-- START OF Task input --

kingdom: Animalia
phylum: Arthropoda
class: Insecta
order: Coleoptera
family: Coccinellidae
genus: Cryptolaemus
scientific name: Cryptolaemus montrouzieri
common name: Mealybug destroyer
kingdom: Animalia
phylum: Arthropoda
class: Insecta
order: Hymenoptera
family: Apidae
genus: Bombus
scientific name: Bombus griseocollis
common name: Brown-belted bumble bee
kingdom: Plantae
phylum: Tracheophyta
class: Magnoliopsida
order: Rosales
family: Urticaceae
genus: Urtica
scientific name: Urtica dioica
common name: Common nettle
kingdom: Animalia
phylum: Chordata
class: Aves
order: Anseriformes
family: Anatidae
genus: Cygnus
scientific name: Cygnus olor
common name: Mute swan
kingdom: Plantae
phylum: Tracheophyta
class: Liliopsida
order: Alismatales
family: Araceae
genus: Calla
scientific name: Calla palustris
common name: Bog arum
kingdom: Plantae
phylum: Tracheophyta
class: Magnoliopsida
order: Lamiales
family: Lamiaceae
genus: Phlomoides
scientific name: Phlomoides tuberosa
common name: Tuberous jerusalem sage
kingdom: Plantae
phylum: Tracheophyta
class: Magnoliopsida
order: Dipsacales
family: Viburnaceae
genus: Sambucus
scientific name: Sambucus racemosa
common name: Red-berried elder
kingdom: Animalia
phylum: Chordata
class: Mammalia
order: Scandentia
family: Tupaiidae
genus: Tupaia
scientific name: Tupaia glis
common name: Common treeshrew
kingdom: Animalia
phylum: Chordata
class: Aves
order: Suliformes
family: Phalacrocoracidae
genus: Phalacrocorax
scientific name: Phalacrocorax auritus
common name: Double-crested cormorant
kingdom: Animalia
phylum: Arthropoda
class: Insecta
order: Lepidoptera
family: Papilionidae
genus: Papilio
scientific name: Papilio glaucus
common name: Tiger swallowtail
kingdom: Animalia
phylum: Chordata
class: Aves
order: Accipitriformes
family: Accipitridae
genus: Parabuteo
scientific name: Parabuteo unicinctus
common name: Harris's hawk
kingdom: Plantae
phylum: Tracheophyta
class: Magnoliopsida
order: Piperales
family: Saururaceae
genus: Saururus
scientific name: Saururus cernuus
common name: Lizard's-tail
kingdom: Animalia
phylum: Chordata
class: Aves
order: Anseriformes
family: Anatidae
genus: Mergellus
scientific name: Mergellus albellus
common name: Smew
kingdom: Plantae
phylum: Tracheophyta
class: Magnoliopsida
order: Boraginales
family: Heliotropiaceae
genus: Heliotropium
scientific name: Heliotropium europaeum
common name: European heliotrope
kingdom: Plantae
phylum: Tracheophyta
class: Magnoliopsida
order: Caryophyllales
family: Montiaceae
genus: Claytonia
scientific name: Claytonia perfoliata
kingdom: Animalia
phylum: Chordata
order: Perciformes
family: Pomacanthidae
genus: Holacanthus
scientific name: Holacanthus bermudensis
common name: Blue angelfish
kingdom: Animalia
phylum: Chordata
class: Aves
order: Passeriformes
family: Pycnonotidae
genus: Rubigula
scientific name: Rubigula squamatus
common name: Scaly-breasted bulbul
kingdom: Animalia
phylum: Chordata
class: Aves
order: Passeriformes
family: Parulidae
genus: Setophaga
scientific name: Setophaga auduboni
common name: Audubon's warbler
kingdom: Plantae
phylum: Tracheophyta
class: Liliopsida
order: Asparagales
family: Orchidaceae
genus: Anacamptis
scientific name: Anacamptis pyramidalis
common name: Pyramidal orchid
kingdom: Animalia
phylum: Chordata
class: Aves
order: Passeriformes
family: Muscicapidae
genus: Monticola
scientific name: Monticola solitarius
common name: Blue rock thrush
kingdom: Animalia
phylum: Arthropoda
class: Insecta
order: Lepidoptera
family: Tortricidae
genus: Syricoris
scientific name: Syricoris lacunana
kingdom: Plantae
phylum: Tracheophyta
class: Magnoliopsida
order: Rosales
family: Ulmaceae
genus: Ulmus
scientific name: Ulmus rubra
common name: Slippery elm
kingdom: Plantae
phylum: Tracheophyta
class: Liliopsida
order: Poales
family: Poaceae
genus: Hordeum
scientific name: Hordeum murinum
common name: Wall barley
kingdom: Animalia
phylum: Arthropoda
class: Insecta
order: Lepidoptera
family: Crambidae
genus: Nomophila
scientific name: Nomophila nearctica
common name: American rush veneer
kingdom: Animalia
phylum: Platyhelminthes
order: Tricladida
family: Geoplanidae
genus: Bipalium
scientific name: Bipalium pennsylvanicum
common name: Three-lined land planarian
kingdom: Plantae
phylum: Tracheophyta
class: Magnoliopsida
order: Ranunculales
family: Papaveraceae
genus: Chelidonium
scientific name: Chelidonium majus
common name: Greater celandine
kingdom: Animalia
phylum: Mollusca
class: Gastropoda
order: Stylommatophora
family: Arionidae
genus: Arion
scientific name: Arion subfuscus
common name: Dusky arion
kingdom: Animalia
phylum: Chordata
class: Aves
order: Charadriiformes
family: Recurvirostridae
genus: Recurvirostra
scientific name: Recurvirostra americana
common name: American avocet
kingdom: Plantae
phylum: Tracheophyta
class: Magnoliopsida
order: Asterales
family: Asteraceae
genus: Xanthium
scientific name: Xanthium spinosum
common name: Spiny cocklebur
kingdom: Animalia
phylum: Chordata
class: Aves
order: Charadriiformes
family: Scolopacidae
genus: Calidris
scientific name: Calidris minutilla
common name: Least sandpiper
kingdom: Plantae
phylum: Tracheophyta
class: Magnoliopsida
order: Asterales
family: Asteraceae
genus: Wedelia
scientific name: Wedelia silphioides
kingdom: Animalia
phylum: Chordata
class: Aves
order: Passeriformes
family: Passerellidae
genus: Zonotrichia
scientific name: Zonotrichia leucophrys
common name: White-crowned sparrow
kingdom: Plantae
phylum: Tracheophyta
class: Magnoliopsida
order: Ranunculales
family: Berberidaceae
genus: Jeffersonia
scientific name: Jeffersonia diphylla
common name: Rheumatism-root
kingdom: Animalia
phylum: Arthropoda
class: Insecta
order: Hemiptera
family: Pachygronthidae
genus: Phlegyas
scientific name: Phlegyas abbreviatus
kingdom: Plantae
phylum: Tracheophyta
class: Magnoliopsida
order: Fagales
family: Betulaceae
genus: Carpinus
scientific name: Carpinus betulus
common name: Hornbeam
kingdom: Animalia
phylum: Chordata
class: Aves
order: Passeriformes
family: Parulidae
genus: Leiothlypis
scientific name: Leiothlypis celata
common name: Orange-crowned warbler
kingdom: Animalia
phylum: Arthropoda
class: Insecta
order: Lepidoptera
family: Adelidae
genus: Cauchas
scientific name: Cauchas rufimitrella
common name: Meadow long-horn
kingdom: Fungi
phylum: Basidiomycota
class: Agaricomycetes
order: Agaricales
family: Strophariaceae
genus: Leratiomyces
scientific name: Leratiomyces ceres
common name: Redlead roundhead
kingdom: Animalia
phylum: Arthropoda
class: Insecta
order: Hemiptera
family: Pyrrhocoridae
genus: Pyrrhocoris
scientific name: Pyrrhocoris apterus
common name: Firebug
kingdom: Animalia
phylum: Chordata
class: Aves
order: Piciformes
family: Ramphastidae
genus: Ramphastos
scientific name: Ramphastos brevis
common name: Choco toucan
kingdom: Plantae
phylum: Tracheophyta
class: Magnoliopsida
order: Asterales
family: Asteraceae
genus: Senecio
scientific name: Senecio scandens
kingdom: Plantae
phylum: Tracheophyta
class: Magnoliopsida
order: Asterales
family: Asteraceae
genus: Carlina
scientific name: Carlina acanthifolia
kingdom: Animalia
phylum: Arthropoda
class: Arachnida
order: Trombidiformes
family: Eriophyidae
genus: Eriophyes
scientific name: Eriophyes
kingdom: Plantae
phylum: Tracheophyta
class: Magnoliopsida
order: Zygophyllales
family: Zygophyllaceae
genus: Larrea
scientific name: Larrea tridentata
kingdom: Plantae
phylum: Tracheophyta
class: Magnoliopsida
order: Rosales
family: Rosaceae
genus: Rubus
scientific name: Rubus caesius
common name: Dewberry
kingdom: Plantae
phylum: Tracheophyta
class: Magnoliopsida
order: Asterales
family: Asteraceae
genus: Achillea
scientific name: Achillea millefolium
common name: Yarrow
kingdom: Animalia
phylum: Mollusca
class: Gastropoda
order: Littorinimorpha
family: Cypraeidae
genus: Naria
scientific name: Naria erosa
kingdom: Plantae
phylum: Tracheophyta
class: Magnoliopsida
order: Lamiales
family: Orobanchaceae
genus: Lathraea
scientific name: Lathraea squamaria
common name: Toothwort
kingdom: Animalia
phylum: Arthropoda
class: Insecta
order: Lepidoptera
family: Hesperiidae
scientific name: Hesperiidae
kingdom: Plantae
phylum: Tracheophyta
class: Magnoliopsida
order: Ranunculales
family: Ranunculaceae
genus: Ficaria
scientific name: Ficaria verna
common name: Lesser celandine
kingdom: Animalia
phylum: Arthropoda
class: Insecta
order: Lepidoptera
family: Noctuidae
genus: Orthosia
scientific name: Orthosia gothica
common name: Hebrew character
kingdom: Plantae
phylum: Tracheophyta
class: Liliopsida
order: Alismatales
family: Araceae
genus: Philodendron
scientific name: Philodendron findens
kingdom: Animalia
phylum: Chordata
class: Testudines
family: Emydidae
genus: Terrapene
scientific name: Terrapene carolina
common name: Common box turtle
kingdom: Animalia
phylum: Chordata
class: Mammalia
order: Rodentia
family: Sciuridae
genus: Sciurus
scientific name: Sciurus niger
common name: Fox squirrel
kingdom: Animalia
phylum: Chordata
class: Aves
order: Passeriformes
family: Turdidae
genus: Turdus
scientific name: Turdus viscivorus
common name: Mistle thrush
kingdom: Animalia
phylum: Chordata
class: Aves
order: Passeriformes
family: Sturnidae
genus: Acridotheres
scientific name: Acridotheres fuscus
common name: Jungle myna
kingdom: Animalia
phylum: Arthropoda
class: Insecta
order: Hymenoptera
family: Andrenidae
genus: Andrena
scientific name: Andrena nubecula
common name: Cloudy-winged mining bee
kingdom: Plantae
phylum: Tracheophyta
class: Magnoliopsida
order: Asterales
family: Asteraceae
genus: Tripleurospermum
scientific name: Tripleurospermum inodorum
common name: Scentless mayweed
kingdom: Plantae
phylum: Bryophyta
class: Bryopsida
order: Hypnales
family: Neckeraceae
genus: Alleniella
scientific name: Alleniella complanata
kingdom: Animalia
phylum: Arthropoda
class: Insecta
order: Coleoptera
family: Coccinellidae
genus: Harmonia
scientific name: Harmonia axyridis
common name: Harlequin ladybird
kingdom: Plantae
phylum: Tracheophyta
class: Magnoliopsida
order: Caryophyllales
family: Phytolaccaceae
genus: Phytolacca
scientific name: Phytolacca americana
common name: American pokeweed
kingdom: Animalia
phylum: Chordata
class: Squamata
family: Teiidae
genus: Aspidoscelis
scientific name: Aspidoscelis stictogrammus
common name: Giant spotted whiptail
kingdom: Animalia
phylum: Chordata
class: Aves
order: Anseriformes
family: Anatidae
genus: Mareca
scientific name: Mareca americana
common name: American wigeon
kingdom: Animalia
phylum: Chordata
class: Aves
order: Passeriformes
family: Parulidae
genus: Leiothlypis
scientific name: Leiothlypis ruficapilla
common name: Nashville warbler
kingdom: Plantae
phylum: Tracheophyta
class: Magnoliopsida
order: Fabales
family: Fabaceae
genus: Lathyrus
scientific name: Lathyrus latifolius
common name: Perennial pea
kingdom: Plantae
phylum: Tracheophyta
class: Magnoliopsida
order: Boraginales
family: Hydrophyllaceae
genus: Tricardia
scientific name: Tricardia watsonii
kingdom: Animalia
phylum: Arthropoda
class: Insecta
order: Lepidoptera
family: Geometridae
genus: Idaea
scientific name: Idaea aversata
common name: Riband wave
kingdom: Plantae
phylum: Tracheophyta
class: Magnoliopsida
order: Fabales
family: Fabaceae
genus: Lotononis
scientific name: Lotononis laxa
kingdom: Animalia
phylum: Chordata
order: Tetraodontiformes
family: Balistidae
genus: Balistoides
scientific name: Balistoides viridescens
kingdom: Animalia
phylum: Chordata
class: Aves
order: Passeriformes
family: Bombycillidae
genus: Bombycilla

-- END OF Task input --

**Directions:** Count the lines in the records that contain the string "americana", treating uppercase and lowercase as different, and reply with only that number.

**Correct output:** 3